那男子鬚髮都已花白,然而面容清癯,儀表英偉,犀冠紫袍,乃是九寺大卿的從二品服色,正是霍子衿的父親、少府寺卿霍承安。平素喜怒不形於顏色的霍大人,此時已經語無倫次,淚水和著汗水一齊流下,語聲顫抖得難以分辨:
“又不是你主使,未見得是死罪,為什麼不待聖上處置,自尋短見?”
他懷中那人,黑紗覆面,一聲淡淡的微笑,仿佛從地獄深處傳來。
“我死了,才能換得阿四平安。”
第175章 阿脂豐年
◎那笑容,那眸光,一生留在他的心中。◎
“聖上還沒有下旨,焉知阿四是不是獲罪!你……給我機會,想想辦法……我去同壽殿打探一下……”
“來不及了。”容春靄緩緩搖頭:
“姑射一案,非同小可,他不會放過我們母子。天子金口玉言,豈有更易之理,待到諭旨傳下,一切都已經遲了。不如我先走一步,擔下所有罪責,保住我的孩兒。”

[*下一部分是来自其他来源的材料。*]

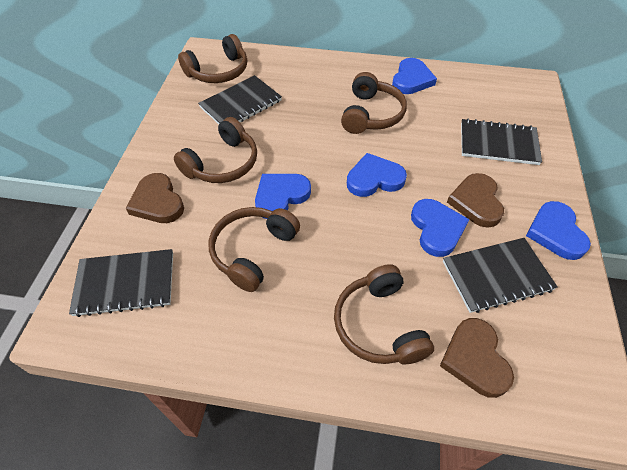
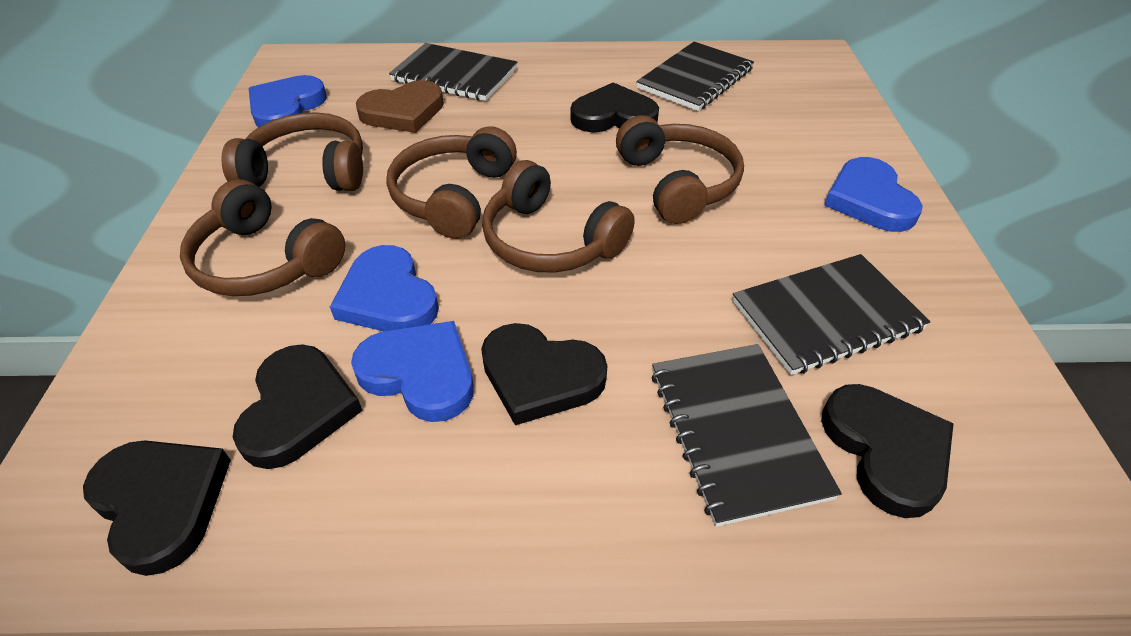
black heart: none = 0 -> [83,440,231,576] [233,344,363,469] [481,323,607,425] [570,82,659,133] [821,384,954,518] = 5
blue heart: [255,174,311,219] [347,153,407,197] [392,58,437,94] [411,199,469,257] [526,201,591,260] = 5 -> [249,75,327,127] [330,245,439,331] [351,321,474,422] [824,157,923,232] = 4
brown heart: [126,173,184,223] [440,318,514,398] [447,173,504,228] = 3 -> [356,80,444,133] = 1

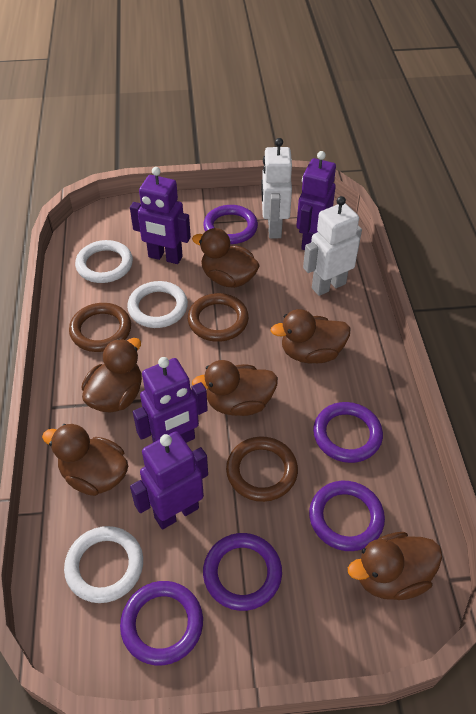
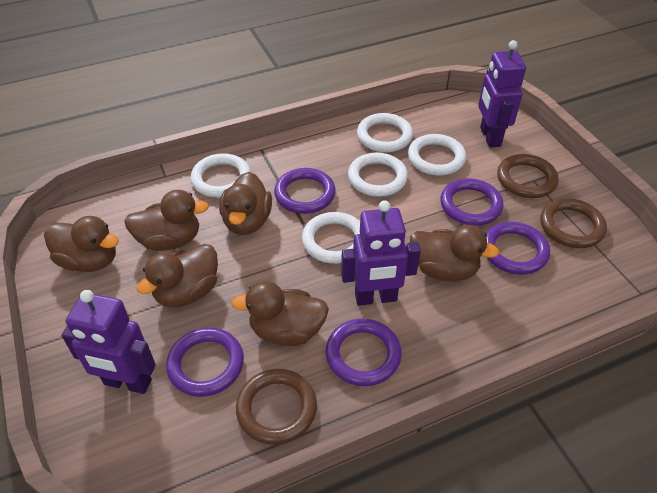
purple robot: [130,167,191,264] [130,432,208,529] [133,357,208,443] [296,151,336,250] = 4 -> [61,290,156,394] [341,200,421,306] [478,40,526,148] = 3
white ring: [64,526,143,603] [75,240,133,283] [127,281,188,328] = 3 -> [191,153,251,198] [302,212,360,264] [348,153,408,197] [357,113,413,152] [408,134,466,176] = 5
white robot: [261,138,292,238] [303,196,362,296] = 2 -> none = 0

微弱喘息聲里,她艱難抬手,揭下那張覆蓋頭臉的黑紗。容顏雖已損毀,長發依舊黑亮,髮髻上全無其它裝飾,唯有一枚玉梳插在發間。
那枯白的手指,一點點移向頭頂,終於觸到玉梳,拔下,握緊,輕輕放入霍承安的手心。
“豐年,還你。阿脂走了,來生等你。”
霍承安奮力抑制住全身顫抖,攤平雙手,接穩那枚玉梳。
不能看,不忍看,仍掙扎著看去,只覺觸目如鋒刃,刺瞎他的雙眼。
並沒有什麼獨特花飾,只是晶瑩通透,玉質極佳,常年貼身佩戴,更是瑩潤異常。梳背上鐫刻四個小字,歷經萬千摩挲,依然清晰可見:“阿脂,豐年。”
一串淚水滴落,濺在深深銘刻的字跡上。
時光若能倒流,他只願人生可以回到三十年前。
那時候的他,只是祁連郡一個少年書生,她是鄰家容氏的幼女。全城皆知容家兒女個個絕色,尤其這幼女膚白如凝脂,容顏似畫卷,每逢節日少男少女出遊,必當為爭睹容氏女的芳容而填街塞衢。
然而這女孩子,一早便與霍承安私許了終身。